Annual Meeting of the Florida Academy of Sciences

FAS Abstracts 2004 Meeting Page

Environmental Chemistry & Chemical Sciences A (ENV): ENV-2

Structural studies of an engineered calcium-binding bacterial phospholipase-C. D.O. APIYO (1) and T.L. SELBY (1,2). Dept. of Chemistry (1) and Biomolecular Sciences Program (2), Univ. of Central Florida, Orlando, FL 32816. Metal ions play significant roles in many biological systems. The metal may act as a nucleation site from which the polypeptide folds, thus imparting structural stabilization to the enzyme or it may instead be responsible for the enzyme’s thermodynamic stability coupled to its role in enzymic function. Metal binding sites are therefore attractive targets in protein engineering.

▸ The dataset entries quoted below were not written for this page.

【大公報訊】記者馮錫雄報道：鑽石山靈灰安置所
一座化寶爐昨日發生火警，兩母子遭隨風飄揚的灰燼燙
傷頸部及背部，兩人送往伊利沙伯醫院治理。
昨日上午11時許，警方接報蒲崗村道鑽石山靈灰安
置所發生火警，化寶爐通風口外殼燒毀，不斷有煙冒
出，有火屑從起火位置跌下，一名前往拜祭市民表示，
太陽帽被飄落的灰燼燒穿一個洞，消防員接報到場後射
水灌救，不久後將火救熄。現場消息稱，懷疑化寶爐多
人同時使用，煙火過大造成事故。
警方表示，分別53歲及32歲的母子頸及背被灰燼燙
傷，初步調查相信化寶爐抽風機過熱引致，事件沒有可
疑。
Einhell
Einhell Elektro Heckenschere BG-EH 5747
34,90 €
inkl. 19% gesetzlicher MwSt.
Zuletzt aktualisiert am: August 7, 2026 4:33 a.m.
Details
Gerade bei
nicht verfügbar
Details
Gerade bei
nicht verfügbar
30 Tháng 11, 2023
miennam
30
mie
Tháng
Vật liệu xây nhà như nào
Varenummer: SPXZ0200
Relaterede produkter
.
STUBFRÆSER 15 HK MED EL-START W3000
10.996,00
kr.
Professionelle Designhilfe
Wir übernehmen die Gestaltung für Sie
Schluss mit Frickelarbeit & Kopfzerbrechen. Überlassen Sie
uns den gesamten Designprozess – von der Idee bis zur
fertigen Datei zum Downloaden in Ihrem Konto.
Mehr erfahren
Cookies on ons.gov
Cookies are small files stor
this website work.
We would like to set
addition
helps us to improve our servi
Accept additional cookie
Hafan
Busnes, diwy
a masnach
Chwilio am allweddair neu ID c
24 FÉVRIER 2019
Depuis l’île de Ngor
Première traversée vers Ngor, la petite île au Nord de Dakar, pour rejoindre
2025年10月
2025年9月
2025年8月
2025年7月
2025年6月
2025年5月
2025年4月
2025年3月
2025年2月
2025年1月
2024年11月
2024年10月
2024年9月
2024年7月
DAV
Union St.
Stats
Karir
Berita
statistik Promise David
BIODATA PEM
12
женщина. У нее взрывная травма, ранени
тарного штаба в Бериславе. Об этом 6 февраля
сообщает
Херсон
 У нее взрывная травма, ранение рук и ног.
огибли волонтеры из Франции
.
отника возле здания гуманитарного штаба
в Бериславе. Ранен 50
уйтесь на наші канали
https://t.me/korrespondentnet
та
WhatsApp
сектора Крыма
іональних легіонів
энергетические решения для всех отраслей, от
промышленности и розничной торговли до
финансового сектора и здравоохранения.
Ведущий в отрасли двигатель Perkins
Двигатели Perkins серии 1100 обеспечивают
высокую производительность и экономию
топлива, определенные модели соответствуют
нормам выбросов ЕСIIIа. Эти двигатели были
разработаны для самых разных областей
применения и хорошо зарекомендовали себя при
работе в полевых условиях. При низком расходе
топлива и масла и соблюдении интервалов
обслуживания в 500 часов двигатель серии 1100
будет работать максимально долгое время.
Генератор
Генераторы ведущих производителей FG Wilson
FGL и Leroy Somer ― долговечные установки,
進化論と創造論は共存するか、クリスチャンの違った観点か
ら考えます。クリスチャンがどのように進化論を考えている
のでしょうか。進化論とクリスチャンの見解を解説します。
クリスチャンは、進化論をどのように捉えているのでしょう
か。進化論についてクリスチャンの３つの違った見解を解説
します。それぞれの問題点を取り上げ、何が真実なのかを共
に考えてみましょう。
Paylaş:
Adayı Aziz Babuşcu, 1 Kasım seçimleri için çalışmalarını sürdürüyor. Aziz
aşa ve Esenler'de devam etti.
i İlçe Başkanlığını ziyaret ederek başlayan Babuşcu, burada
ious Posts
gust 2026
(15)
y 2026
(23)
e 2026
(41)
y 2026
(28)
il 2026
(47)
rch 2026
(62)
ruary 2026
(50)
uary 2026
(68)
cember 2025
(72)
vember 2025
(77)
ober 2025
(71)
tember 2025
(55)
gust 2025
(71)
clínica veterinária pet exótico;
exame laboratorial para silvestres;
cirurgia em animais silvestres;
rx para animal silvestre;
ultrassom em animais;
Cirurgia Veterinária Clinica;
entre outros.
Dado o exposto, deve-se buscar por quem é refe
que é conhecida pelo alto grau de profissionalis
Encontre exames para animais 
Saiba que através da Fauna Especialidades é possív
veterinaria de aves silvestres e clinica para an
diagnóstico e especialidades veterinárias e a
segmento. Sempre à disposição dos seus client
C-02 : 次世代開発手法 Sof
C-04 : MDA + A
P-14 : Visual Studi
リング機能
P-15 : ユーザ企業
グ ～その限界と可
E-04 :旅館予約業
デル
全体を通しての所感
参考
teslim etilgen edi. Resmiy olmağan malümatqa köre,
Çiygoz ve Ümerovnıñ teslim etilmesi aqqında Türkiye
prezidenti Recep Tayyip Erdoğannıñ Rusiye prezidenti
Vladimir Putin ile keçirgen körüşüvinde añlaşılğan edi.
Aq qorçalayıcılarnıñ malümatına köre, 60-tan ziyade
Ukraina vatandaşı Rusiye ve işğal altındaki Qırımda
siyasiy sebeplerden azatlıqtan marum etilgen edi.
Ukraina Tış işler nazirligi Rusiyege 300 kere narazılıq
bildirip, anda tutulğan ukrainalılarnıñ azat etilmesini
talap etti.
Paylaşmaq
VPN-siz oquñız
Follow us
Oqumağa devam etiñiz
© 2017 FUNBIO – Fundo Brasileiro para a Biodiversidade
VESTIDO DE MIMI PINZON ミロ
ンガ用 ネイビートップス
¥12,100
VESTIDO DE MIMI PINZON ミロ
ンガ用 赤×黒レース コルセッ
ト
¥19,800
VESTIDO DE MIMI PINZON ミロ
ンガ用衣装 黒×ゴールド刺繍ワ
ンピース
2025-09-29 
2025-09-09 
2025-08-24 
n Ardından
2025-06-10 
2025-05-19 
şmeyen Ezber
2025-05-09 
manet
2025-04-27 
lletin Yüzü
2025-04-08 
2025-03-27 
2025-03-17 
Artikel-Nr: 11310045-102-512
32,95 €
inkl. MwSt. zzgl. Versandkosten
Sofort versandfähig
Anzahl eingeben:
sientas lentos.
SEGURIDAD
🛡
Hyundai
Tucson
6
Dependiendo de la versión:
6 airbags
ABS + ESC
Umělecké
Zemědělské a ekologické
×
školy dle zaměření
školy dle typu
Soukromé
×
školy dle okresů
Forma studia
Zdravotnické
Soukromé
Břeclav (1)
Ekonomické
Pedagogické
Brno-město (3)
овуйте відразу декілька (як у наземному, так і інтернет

The catalytic active-site of a bacterial phospatidyl calcium independent phospholipase C was recently modified to create a calcium binding enzyme (R69D) in an effort to understand the catalytic role of calcium in signal transduction. X-ray crystallographic studies of the engineered enzyme reveal that the bound calcium occupies a similar position as the guanidinium side chain (involved in catalysis in bacterial phospholipase Cs) of the arginine in the wild type enzyme. The calcium is ligated to two protein ligands (Asp37 and Asp73 corresponding to Asp33 and Arg69 in the wild type) and a water molecule from the solvent. This results into a distorted tetrahedral geometry which differs remarkably from the octahedral geometry observed in the calcium-dependent mammalian phospholipase C’s. Interestingly, the two catalytic histidines (His36 and His86) both have their conformations significantly altered (from the wild type) upon calcium-binding, with their imidazole side-chains oriented toward the metal. In contrast, the catalytic ligands of the calcium-dependent mammalian phospholipase Cs are distanced much further away from the calcium and have an outward orientation of their imidazole side chain. It is apparent that the calcium in the engineered enzyme is involved in local structural stability that may result into a change in mechanism of catalysis for bacterial phospholipase Cs.